EXERCISE - Copy the opening lines of the listing exactly, through and including the line with "ring dip: (648, 322)"; do not copy any pictures.

RECORDS SHOWN -
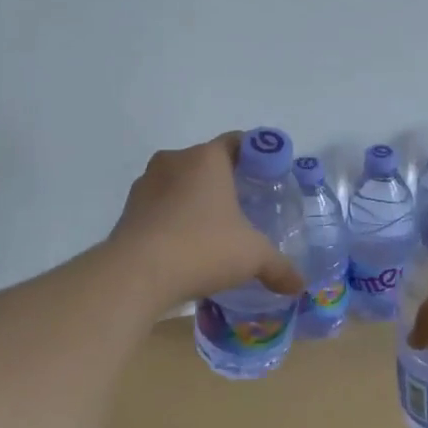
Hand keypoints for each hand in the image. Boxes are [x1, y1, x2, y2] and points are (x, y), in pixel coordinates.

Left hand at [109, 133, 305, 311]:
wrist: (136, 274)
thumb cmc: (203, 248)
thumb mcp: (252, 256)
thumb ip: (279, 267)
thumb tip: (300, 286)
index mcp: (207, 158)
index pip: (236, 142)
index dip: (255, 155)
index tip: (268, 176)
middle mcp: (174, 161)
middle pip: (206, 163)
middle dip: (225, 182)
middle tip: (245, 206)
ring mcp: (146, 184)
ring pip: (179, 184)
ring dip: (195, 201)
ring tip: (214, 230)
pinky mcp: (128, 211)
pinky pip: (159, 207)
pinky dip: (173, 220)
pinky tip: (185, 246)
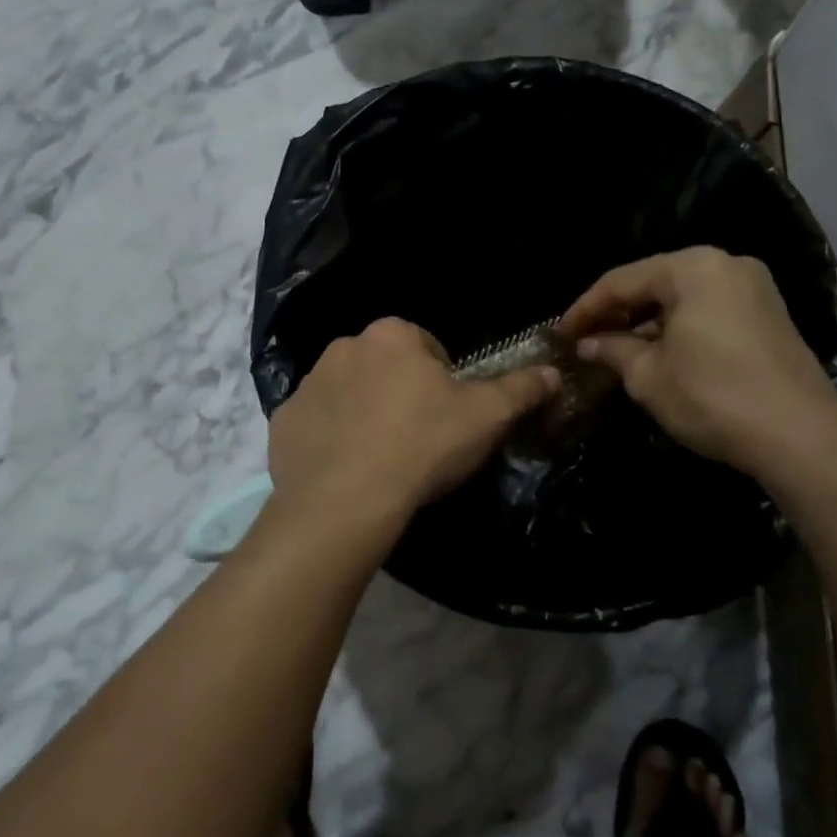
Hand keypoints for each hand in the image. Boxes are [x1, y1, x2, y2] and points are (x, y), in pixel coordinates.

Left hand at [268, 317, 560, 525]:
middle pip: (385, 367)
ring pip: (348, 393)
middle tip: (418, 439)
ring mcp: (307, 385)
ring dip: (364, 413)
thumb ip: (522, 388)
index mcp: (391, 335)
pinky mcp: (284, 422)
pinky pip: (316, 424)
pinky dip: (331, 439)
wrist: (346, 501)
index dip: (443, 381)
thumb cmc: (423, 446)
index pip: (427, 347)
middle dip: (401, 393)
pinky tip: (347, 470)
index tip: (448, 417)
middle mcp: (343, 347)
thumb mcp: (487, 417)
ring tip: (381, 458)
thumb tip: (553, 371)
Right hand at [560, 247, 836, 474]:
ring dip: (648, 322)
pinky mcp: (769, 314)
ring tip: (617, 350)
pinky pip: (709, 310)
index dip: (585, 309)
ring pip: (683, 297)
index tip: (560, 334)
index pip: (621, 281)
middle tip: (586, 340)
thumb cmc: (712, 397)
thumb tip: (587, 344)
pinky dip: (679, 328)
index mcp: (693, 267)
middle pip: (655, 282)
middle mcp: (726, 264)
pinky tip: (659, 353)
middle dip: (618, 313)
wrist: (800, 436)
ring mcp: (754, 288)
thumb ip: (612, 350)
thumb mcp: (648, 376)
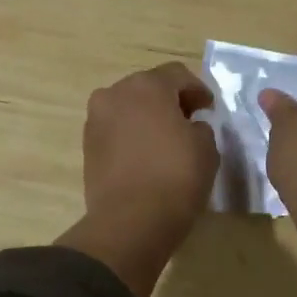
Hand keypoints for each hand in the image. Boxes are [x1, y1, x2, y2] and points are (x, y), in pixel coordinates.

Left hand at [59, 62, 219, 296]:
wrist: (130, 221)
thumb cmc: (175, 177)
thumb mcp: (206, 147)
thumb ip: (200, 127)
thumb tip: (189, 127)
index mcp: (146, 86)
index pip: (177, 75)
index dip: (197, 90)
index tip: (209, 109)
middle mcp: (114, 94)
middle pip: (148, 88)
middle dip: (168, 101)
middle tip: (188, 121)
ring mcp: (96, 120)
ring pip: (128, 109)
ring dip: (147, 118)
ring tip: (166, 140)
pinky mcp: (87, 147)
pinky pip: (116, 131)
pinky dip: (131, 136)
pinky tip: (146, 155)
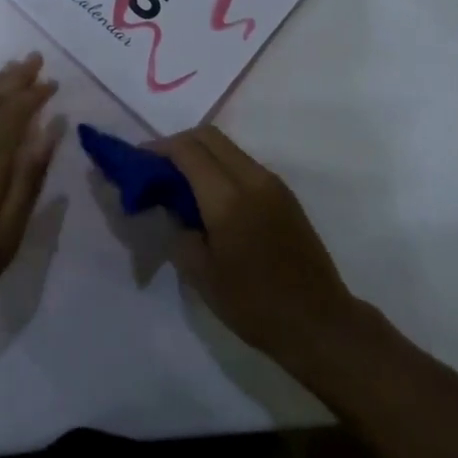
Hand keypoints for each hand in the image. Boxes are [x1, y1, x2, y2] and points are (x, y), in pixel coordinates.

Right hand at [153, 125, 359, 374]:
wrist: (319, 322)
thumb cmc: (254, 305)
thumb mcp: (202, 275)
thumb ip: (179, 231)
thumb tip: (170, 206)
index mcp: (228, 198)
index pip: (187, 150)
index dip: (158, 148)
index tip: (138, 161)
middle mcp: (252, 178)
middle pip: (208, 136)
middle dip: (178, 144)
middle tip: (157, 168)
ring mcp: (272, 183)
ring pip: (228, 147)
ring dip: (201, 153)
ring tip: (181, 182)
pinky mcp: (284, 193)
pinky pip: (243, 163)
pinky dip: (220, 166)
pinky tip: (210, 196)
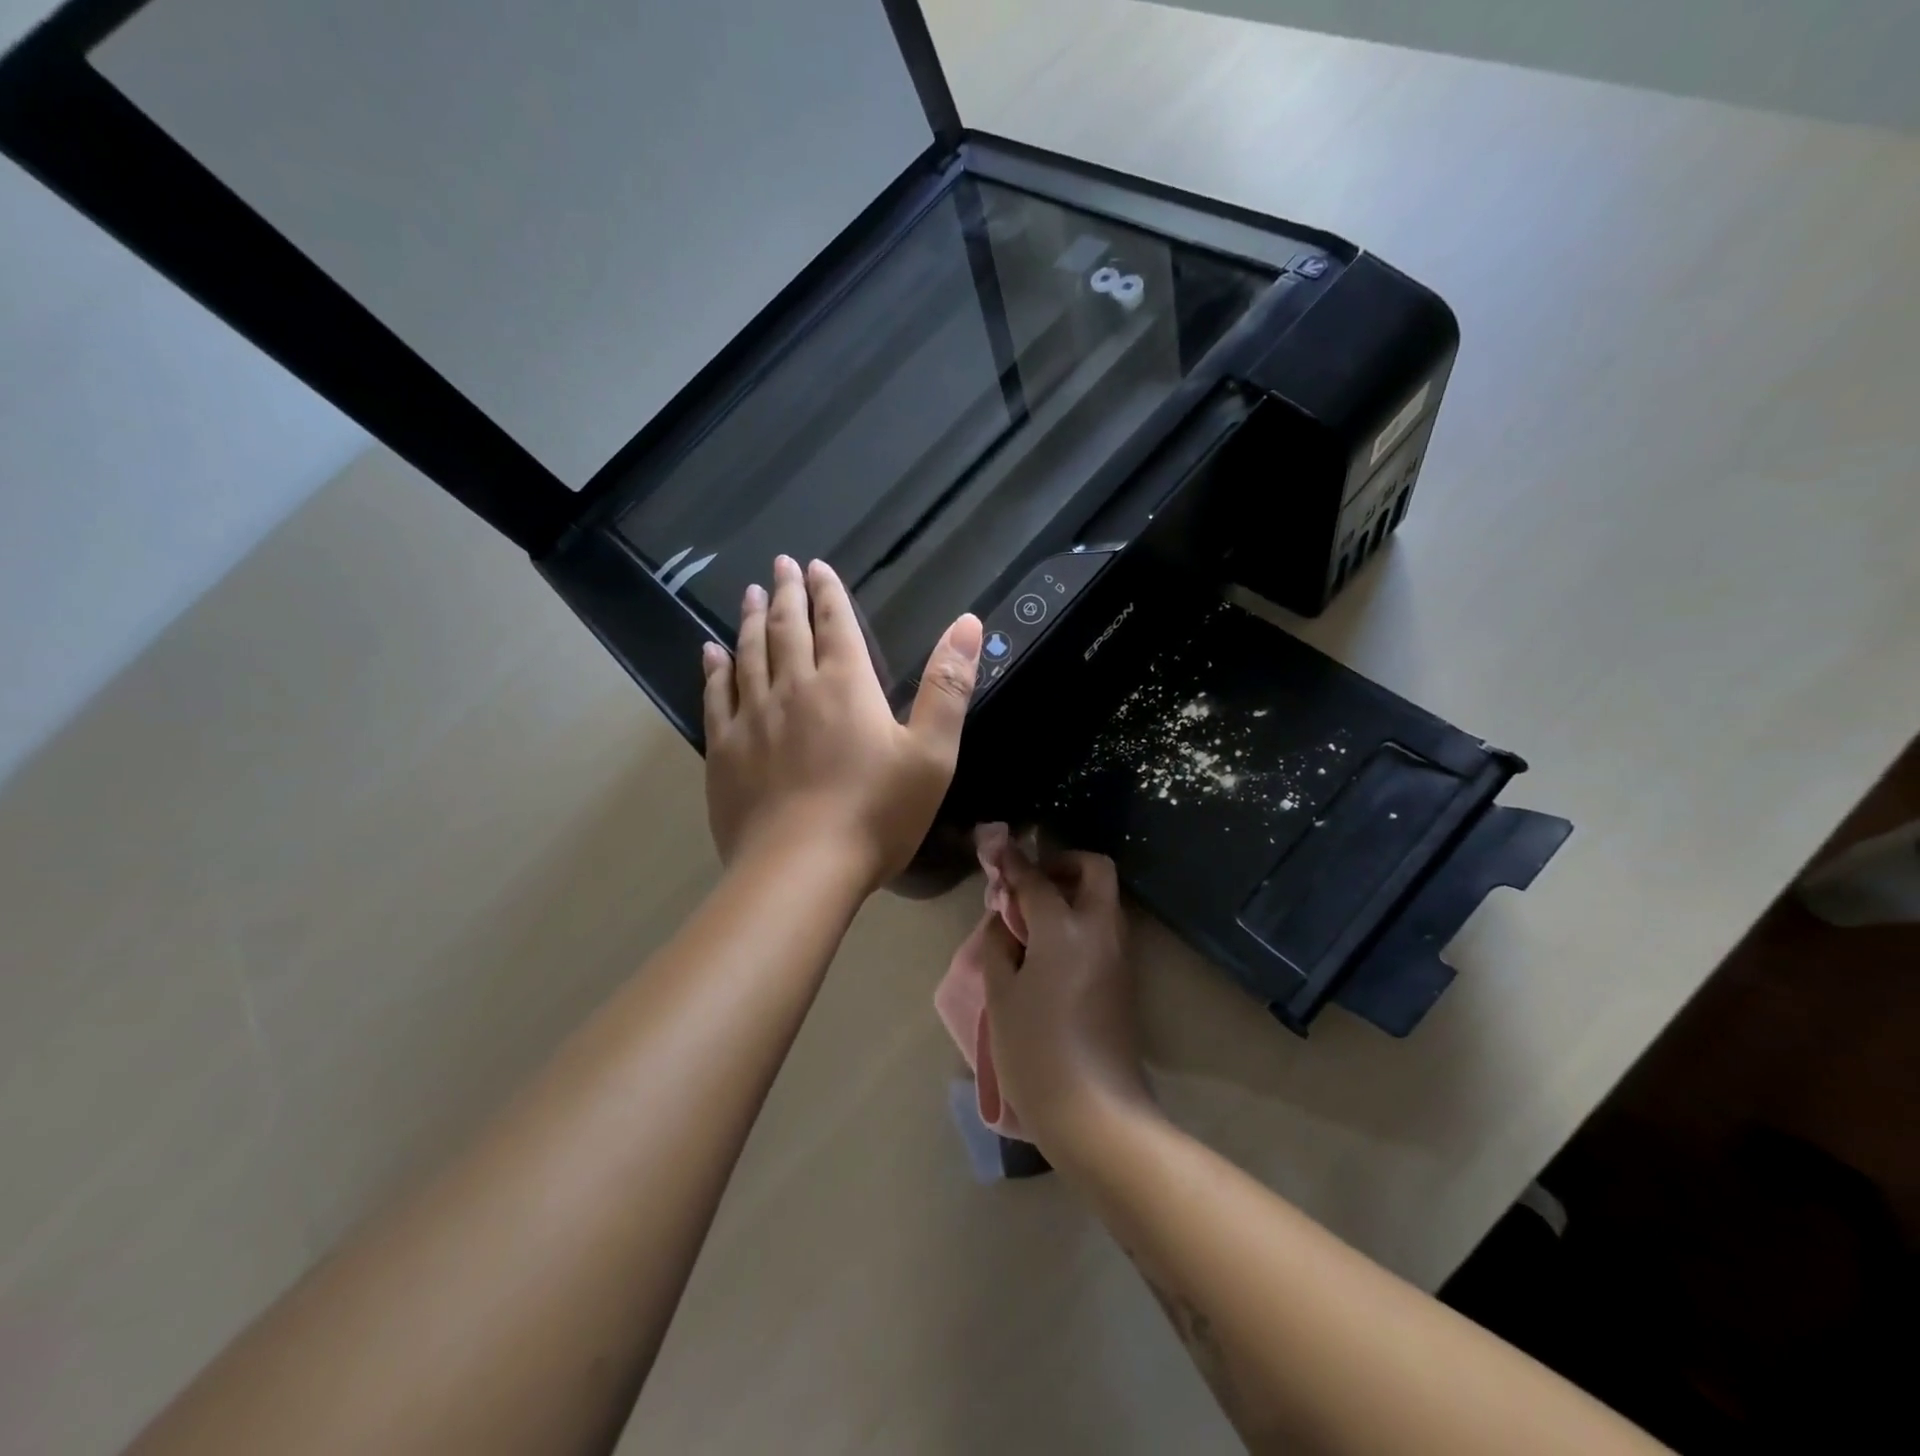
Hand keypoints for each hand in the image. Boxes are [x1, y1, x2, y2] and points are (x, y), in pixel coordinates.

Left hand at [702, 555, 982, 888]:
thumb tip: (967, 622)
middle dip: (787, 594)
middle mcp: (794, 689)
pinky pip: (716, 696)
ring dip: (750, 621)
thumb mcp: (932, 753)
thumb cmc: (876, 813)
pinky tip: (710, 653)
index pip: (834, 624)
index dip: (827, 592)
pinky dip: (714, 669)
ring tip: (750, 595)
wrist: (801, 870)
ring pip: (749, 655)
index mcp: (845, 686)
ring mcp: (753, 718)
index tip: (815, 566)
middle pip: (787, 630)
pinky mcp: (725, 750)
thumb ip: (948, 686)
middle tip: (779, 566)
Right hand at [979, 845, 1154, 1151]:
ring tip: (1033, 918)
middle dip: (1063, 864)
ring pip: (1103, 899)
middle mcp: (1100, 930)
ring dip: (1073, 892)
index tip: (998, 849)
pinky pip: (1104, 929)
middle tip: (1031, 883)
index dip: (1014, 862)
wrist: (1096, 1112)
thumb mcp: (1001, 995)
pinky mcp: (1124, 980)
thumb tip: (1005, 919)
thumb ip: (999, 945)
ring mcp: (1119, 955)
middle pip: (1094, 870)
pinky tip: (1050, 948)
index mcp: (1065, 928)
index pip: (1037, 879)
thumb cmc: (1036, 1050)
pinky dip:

ANSWER SPACE -
Hand keypoints for each hand in the image. Boxes are [x1, y1, x2, y2] and points are (x, y), in pixel coordinates.

Left hand at [109, 133, 305, 311]:
wrist: (136, 274)
thumb cmc: (203, 248)
thumb mcp: (252, 256)
thumb ip: (279, 267)
thumb tip: (300, 286)
index mcp: (207, 158)
index pip: (236, 142)
index dip: (255, 155)
index tip: (268, 176)
middle mcp: (174, 161)
middle pip: (206, 163)
middle dip: (225, 182)
middle tip: (245, 206)
ring mcp: (146, 184)
ring pip: (179, 184)
ring dip: (195, 201)
ring tip: (214, 230)
pinky mcp: (128, 211)
pinky pip: (159, 207)
pinky dip: (173, 220)
pinky tip: (185, 246)
Hand keypoints for each hand in the image. Boxes are [x1, y1, x2, y2] and points are (x, y), in pixel coordinates.

Left hand at [268, 317, 560, 525]:
middle pip: (385, 367)
ring pip: (348, 393)
middle tip: (418, 439)
ring mcp: (307, 385)
ring dip: (364, 413)
thumb ip: (522, 388)
index mcp: (391, 335)
pinky mcp: (284, 422)
pinky pip: (316, 424)
pinky dip: (331, 439)
wrist: (346, 501)
index dip: (443, 381)
thumb cmc: (423, 446)
index pip: (427, 347)
middle dip: (401, 393)
pinky tip: (347, 470)
index tip: (448, 417)
middle mcp: (343, 347)
thumb mcp: (487, 417)
ring tip: (381, 458)
thumb tip: (553, 371)
Right hand at [560, 247, 836, 474]:
ring dip: (648, 322)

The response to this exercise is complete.